__The input__.
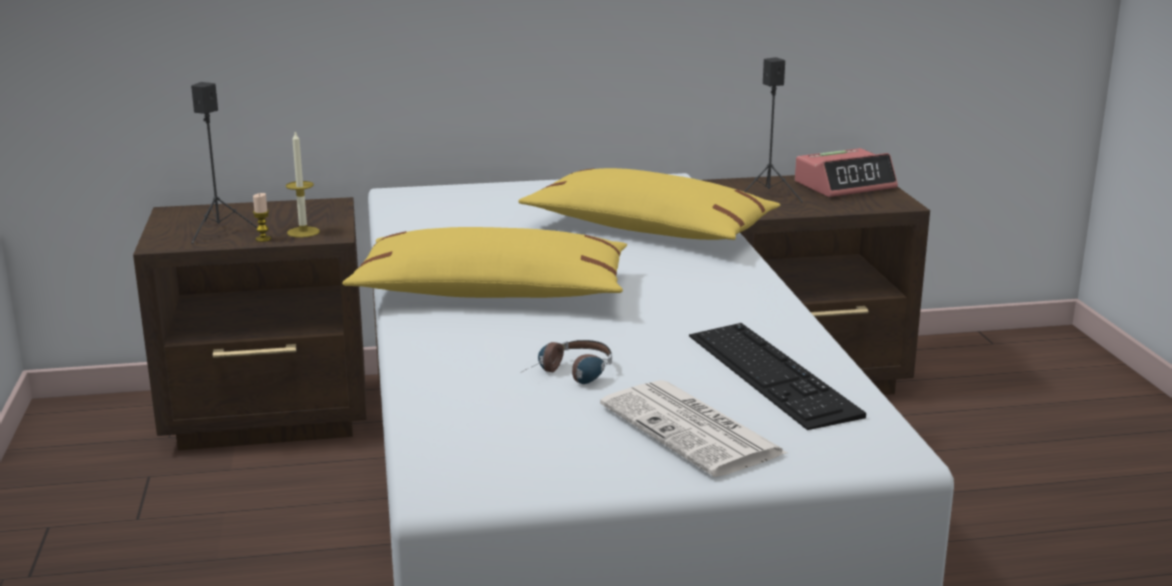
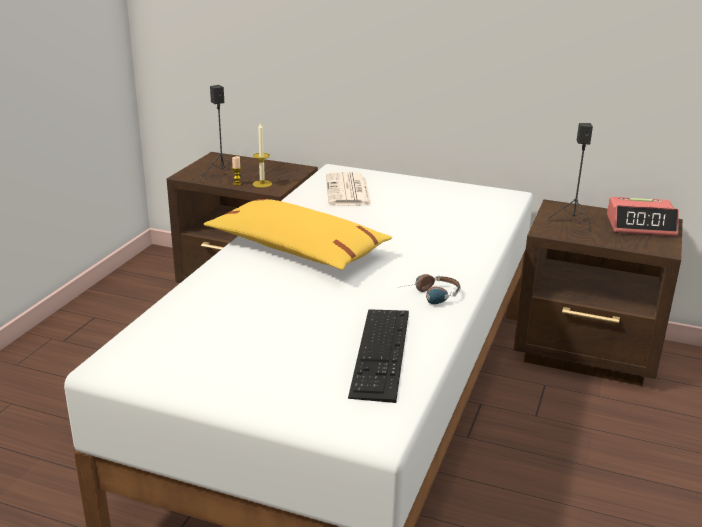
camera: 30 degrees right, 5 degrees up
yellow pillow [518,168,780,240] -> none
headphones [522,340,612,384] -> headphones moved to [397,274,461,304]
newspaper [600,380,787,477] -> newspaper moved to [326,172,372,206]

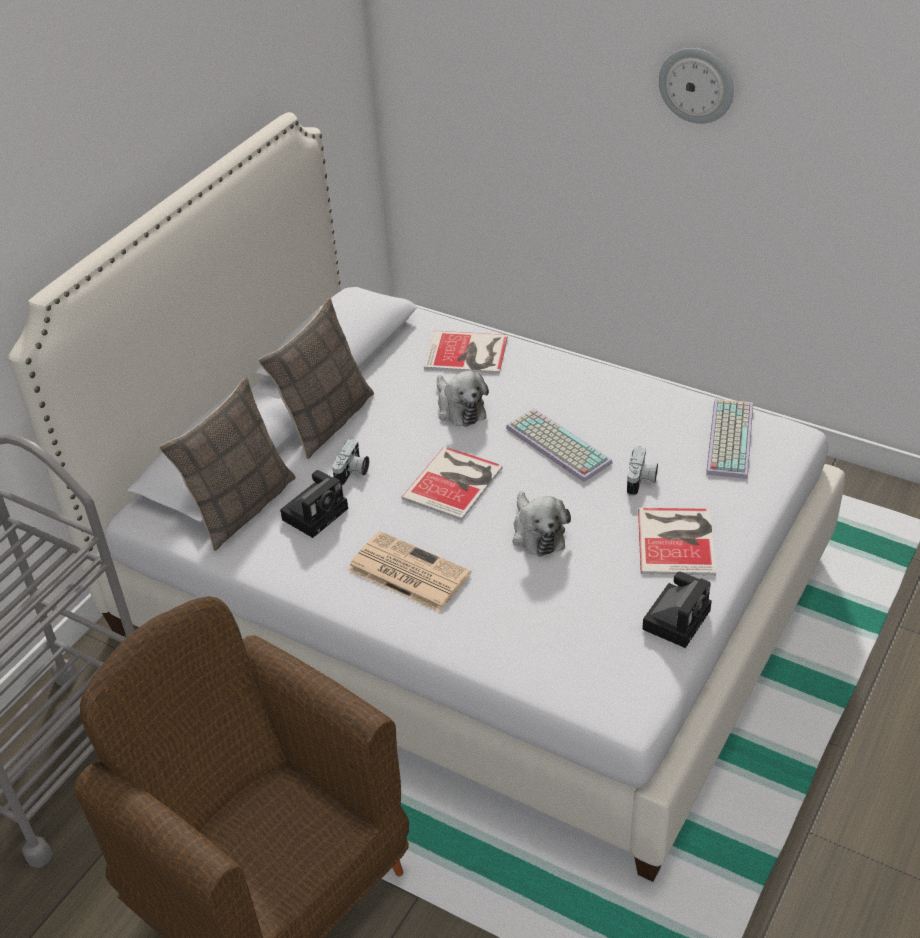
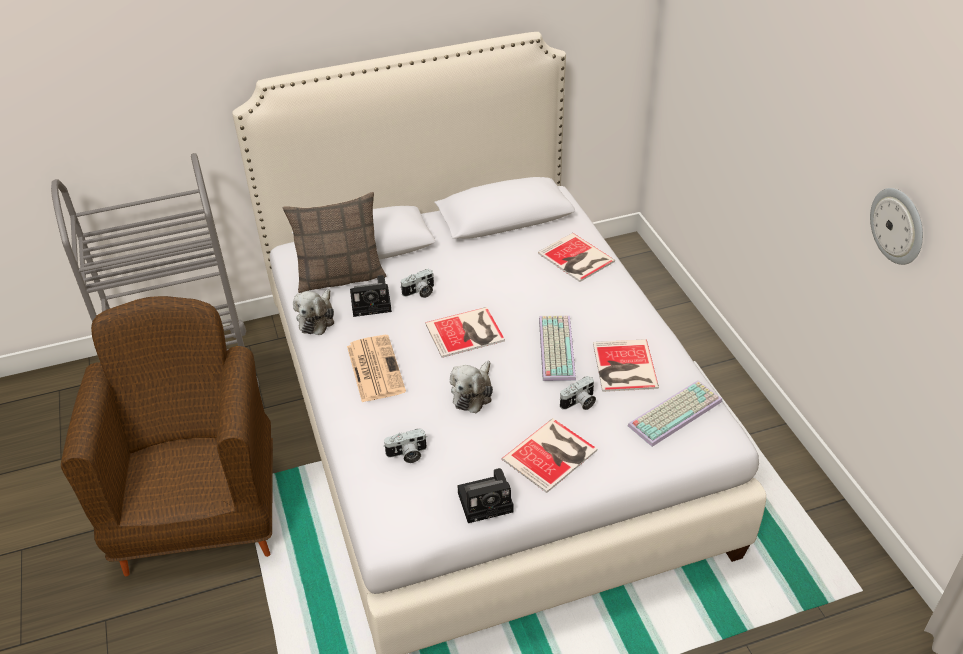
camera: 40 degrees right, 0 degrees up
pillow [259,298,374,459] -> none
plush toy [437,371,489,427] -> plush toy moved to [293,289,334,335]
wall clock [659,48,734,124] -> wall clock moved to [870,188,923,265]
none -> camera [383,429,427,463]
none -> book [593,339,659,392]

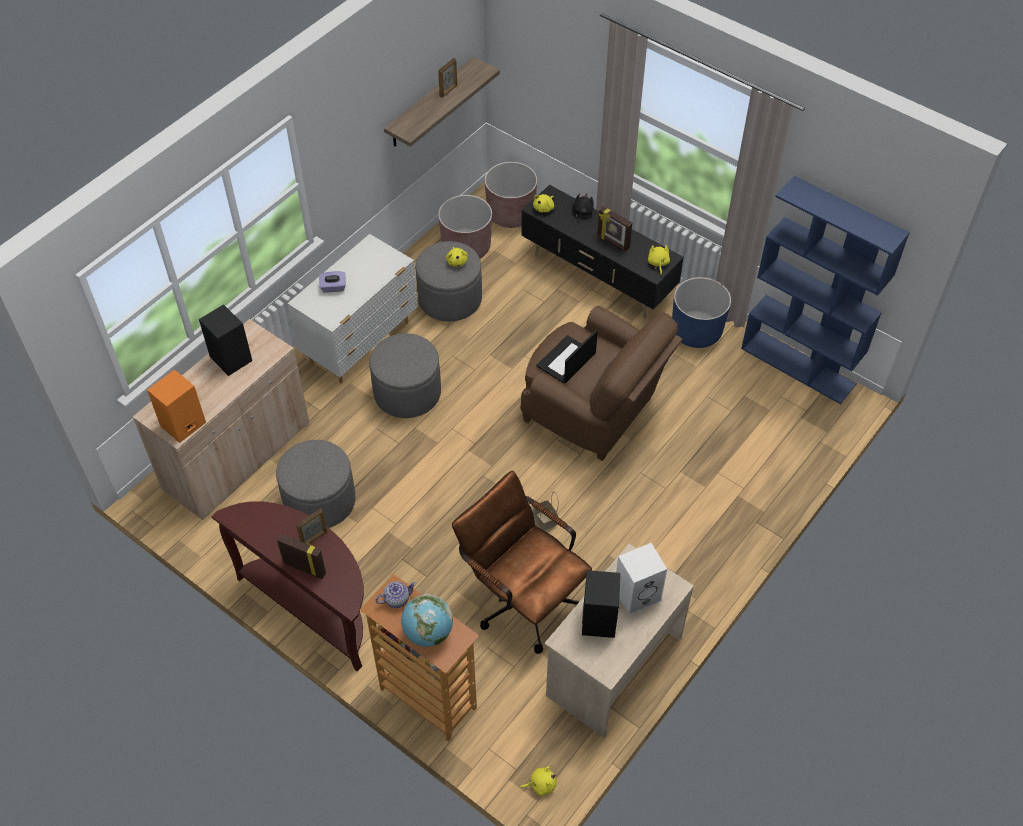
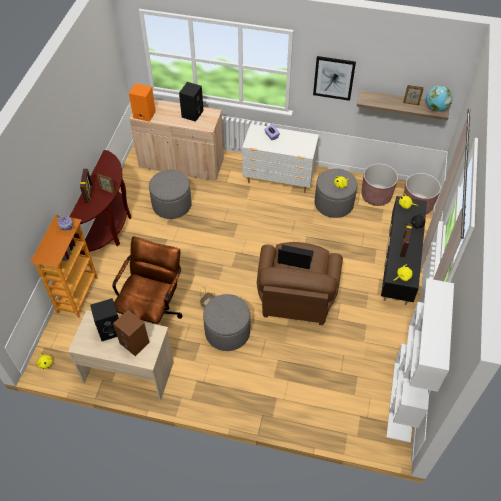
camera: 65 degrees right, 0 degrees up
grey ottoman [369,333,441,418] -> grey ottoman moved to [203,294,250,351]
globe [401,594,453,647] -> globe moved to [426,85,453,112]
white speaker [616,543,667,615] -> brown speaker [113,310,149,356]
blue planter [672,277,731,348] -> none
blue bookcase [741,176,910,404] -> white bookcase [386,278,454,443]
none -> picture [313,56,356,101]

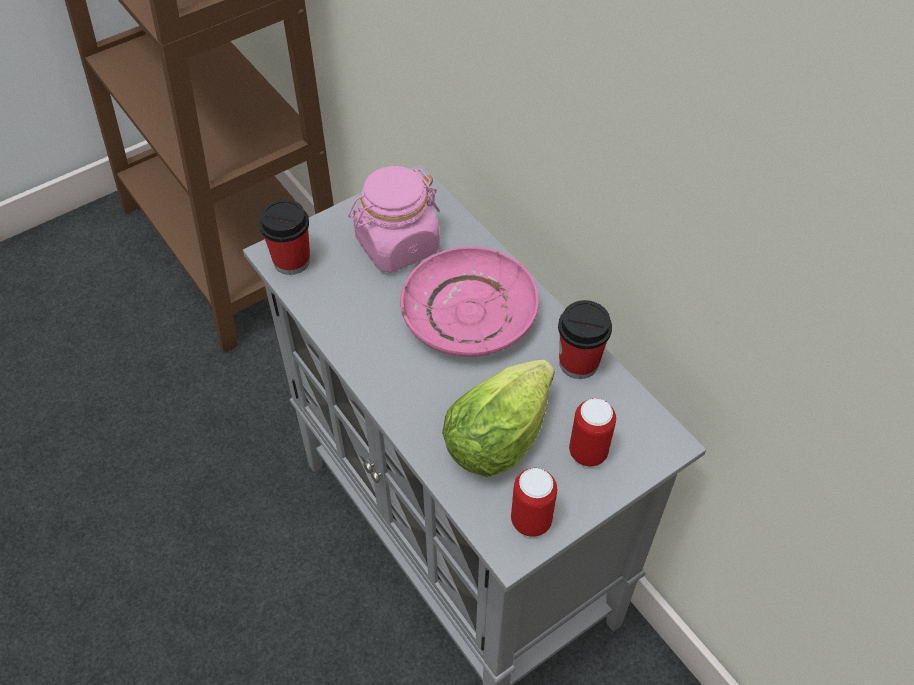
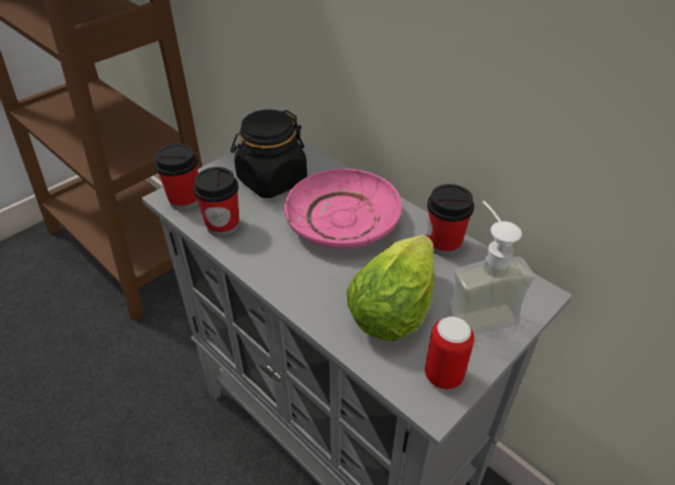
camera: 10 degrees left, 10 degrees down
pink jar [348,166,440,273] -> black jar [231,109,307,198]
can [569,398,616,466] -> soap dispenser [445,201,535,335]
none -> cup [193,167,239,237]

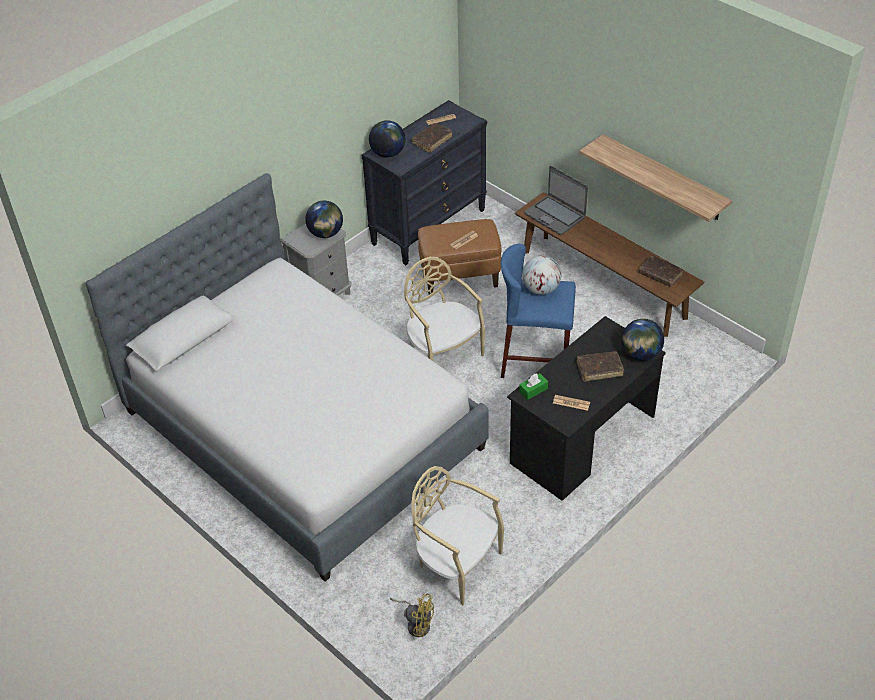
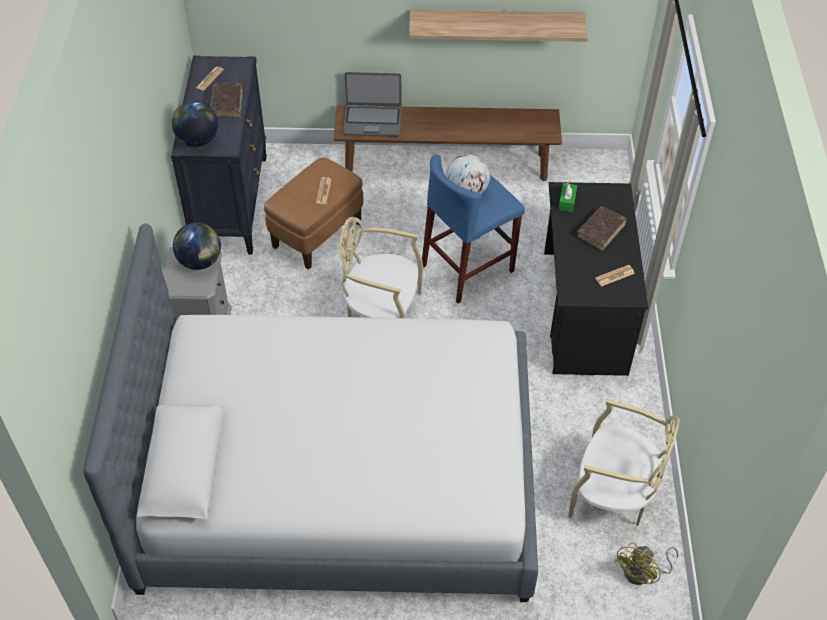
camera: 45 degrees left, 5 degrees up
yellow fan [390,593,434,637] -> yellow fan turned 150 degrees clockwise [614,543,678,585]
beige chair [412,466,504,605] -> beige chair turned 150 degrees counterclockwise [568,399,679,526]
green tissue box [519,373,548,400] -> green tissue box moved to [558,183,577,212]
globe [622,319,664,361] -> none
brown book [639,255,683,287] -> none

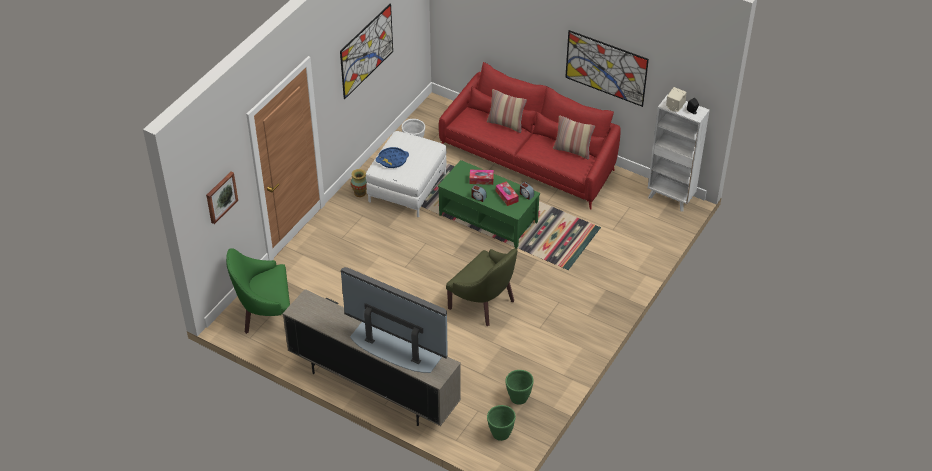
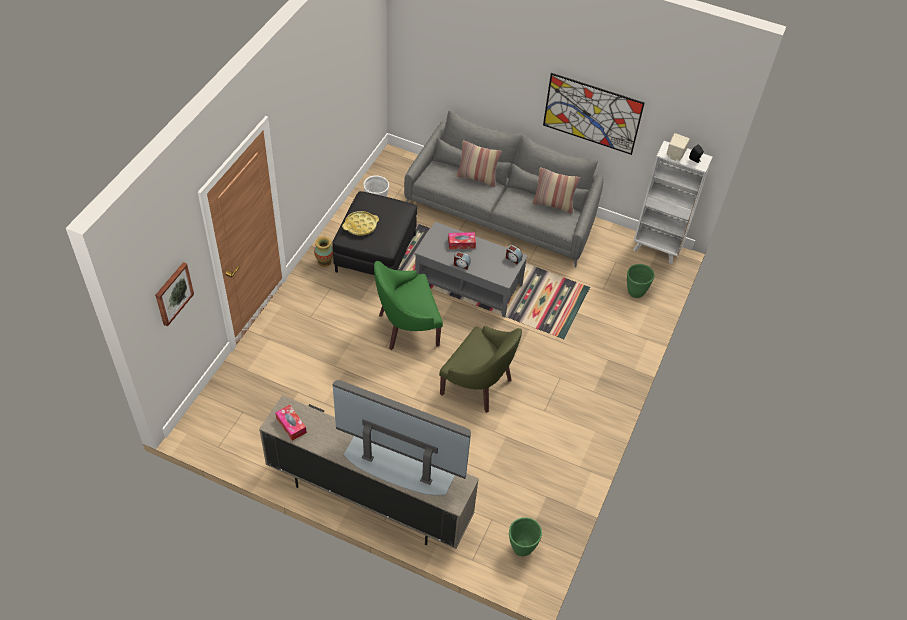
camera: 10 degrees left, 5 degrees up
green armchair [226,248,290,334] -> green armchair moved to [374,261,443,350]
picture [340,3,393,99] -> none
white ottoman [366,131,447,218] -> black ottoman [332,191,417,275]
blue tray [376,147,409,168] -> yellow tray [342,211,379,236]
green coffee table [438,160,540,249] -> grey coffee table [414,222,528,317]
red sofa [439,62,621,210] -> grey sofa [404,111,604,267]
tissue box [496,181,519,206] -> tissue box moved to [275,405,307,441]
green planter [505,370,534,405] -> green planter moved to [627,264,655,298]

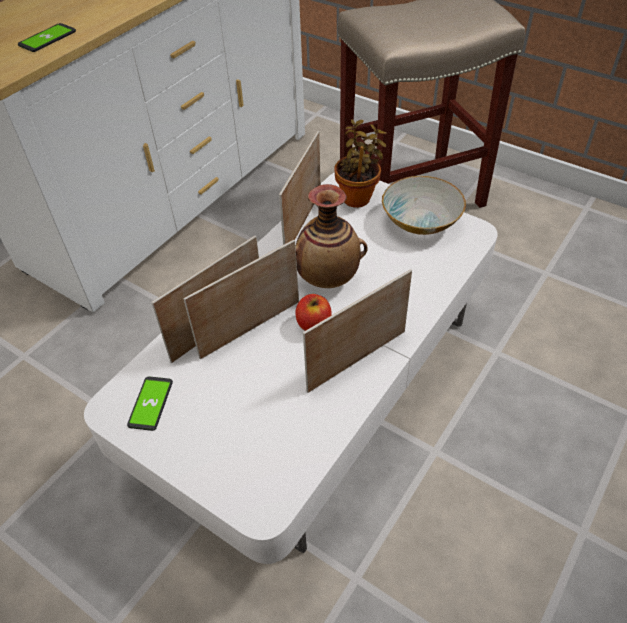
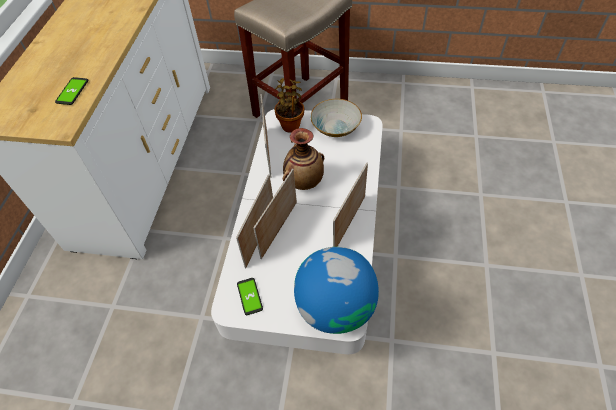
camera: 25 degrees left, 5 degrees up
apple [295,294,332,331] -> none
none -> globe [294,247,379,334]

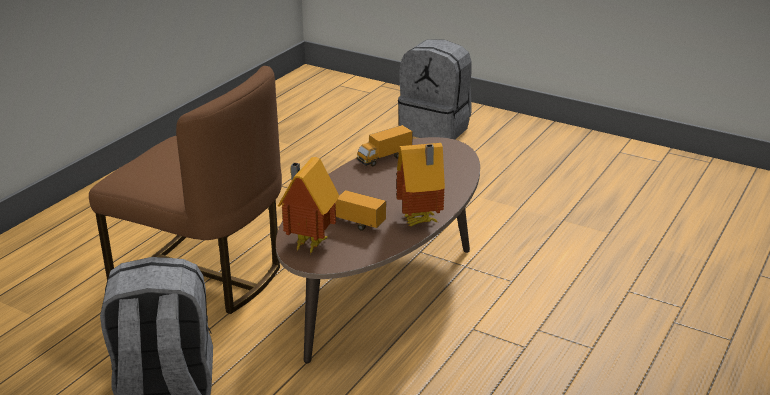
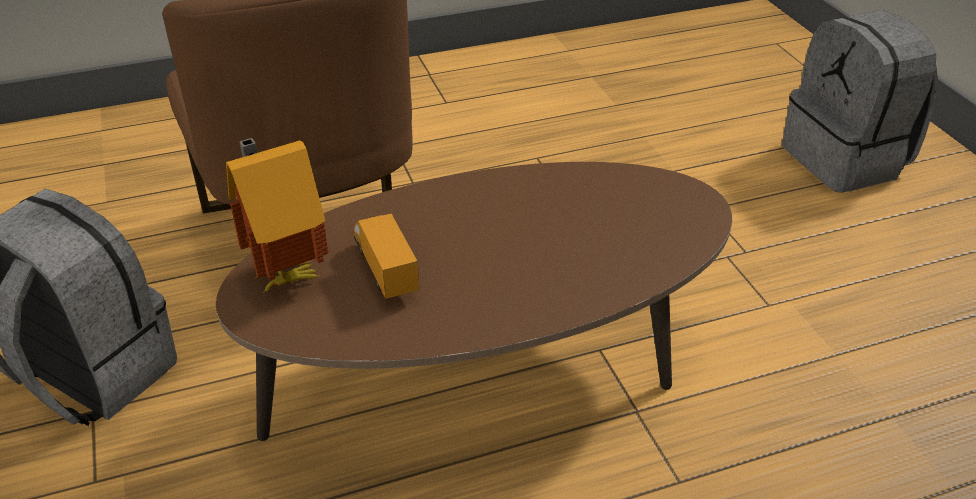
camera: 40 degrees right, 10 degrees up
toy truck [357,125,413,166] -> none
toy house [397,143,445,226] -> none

__What to do__.
Using the listing above, restate exactly the range between the lines holding "newspaper [600,380,787,477] ->" and "beige chair [412,466,504,605]", inclusive, with pictures left out.

__Result of this task__.
newspaper [600,380,787,477] -> newspaper moved to [326,172,372,206]

camera: 40 degrees right, 0 degrees up
pillow [259,298,374,459] -> none
plush toy [437,371,489,427] -> plush toy moved to [293,289,334,335]
wall clock [659,48,734,124] -> wall clock moved to [870,188,923,265]
none -> camera [383,429,427,463]
none -> book [593,339,659,392]

camera: 65 degrees right, 0 degrees up
grey ottoman [369,333,441,418] -> grey ottoman moved to [203,294,250,351]
globe [401,594,453,647] -> globe moved to [426,85,453,112]
white speaker [616,543,667,615] -> brown speaker [113,310,149,356]
blue planter [672,277,731,348] -> none
blue bookcase [741,176,910,404] -> white bookcase [386,278,454,443]
none -> picture [313,56,356,101]

camera: 10 degrees left, 10 degrees down
pink jar [348,166,440,273] -> black jar [231,109,307,198]
can [569,398,616,466] -> soap dispenser [445,201,535,335]
none -> cup [193,167,239,237]

camera: 45 degrees left, 5 degrees up
yellow fan [390,593,434,637] -> yellow fan turned 150 degrees clockwise [614,543,678,585]
beige chair [412,466,504,605] -> beige chair turned 150 degrees counterclockwise [568,399,679,526]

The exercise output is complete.